● Ausgangstext

▬▬▬

Und gerade bei den kleinen Fischen bzw den sogenannten "Geheimtipps" wie Elephone und Co, ist nach 2 Miniupdates schluss und du hast ein total verbuggtes Gerät ohne Support. 
Bei den Preisen dieser Phones ist es auch logisch, dass wenn die Hardware schon so gut fürs Geld ist, einfach kein Geld mehr für Software ausgebenen wird. Da wird einfach das nächste Gerät zum Knallerpreis rausgeschi*sen anstatt die vorherigen zu fixxen. 

Versteht es nicht falsch, auch Big-Playern wie Samsung, Apple und co passieren Fehler, diese werden aber sehr wahrscheinlich auch gefixxt, bzw ist die Software von Haus aus schon besser programmiert. Bei meinem Honor 7 (Huawei) sind seit Release Fehler im OS, welche selbst ein Jahr nach Release nicht behoben wurden. Es wurden Funktionen entfernt, Android-Nougat gibts natürlich auch nicht mehr, dank dem tollen "Kirin Soc" und die Mini-Updates (wenn sie denn kommen) sind auch fürn A*sch. Wenn ich da an mein Galaxy S2 denke, wie viele große Updates das bekommen hat und wie aktiv die Community selbst nach 2 Jahren noch war.... 
Das kommt übrigens auch noch dazu, die Community hinter einem Gerät. Und genau das ist wichtig, bei Huawei bzw China-Phones steht man quasi allein da. Sieht man ja schon sehr gut in XDA.

▬▬▬

● Gegebene Daten

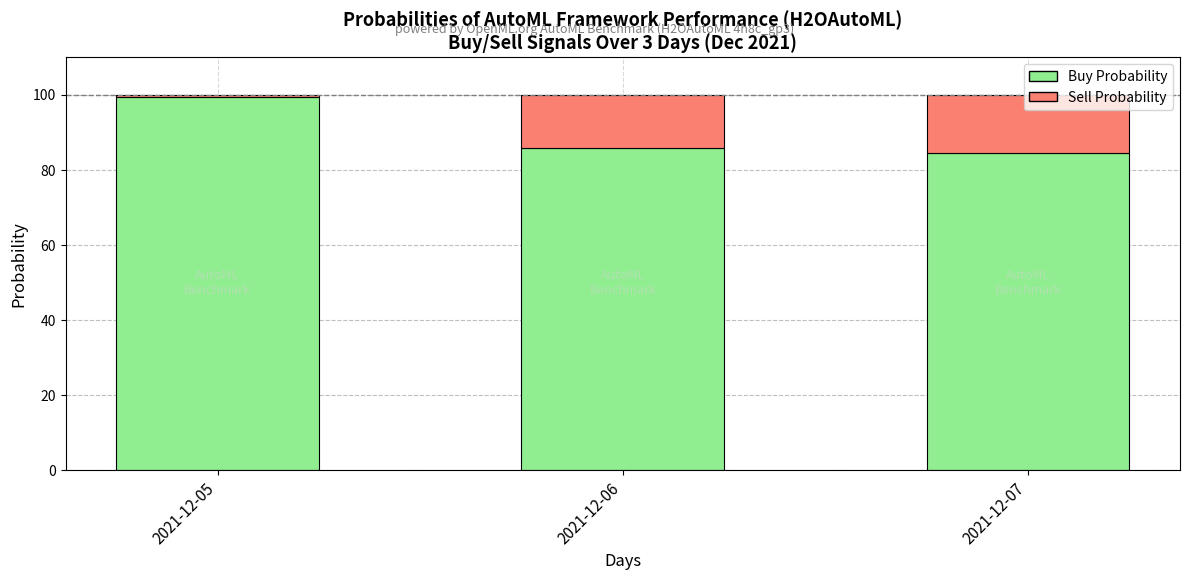

How many distinct data groups are displayed?

2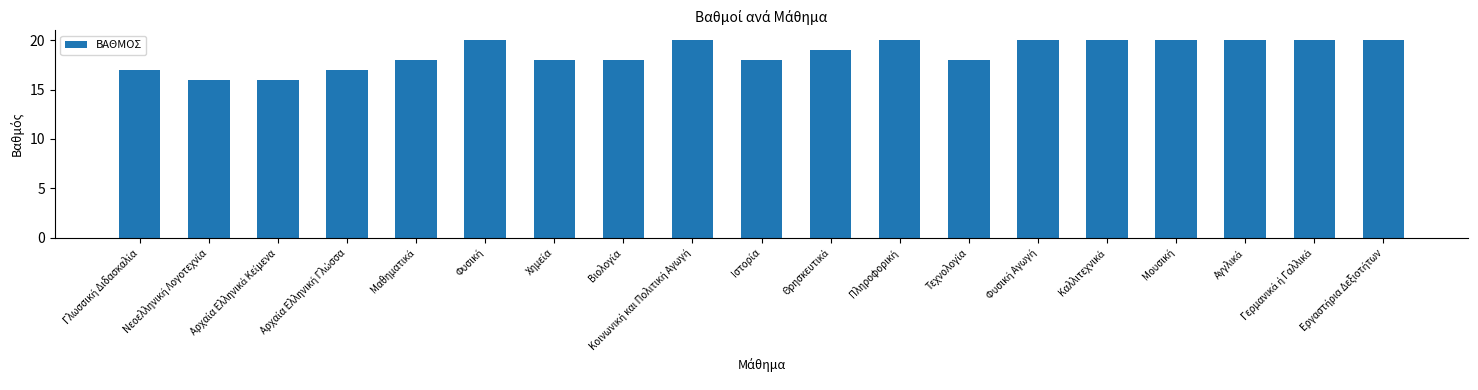

Reading left to right, transcribe all the data shown in this chart.

17	16	16	17	18	20	18	18	20	18	19	20	18	20	20	20	20	20	20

▬▬▬

● Aufgabe
Schreibe den Ausgangstext über Software-Support bei Smartphones vollständig und unverändert ab.

● Lösung
Und gerade bei den kleinen Fischen bzw den sogenannten "Geheimtipps" wie Elephone und Co, ist nach 2 Miniupdates schluss und du hast ein total verbuggtes Gerät ohne Support. 
Bei den Preisen dieser Phones ist es auch logisch, dass wenn die Hardware schon so gut fürs Geld ist, einfach kein Geld mehr für Software ausgebenen wird. Da wird einfach das nächste Gerät zum Knallerpreis rausgeschi*sen anstatt die vorherigen zu fixxen. 

Versteht es nicht falsch, auch Big-Playern wie Samsung, Apple und co passieren Fehler, diese werden aber sehr wahrscheinlich auch gefixxt, bzw ist die Software von Haus aus schon besser programmiert. Bei meinem Honor 7 (Huawei) sind seit Release Fehler im OS, welche selbst ein Jahr nach Release nicht behoben wurden. Es wurden Funktionen entfernt, Android-Nougat gibts natürlich auch nicht mehr, dank dem tollen "Kirin Soc" und die Mini-Updates (wenn sie denn kommen) sind auch fürn A*sch. Wenn ich da an mein Galaxy S2 denke, wie viele große Updates das bekommen hat und wie aktiv die Community selbst nach 2 Jahren noch war.... 
Das kommt übrigens auch noch dazu, die Community hinter einem Gerät. Und genau das ist wichtig, bei Huawei bzw China-Phones steht man quasi allein da. Sieht man ja schon sehr gut in XDA.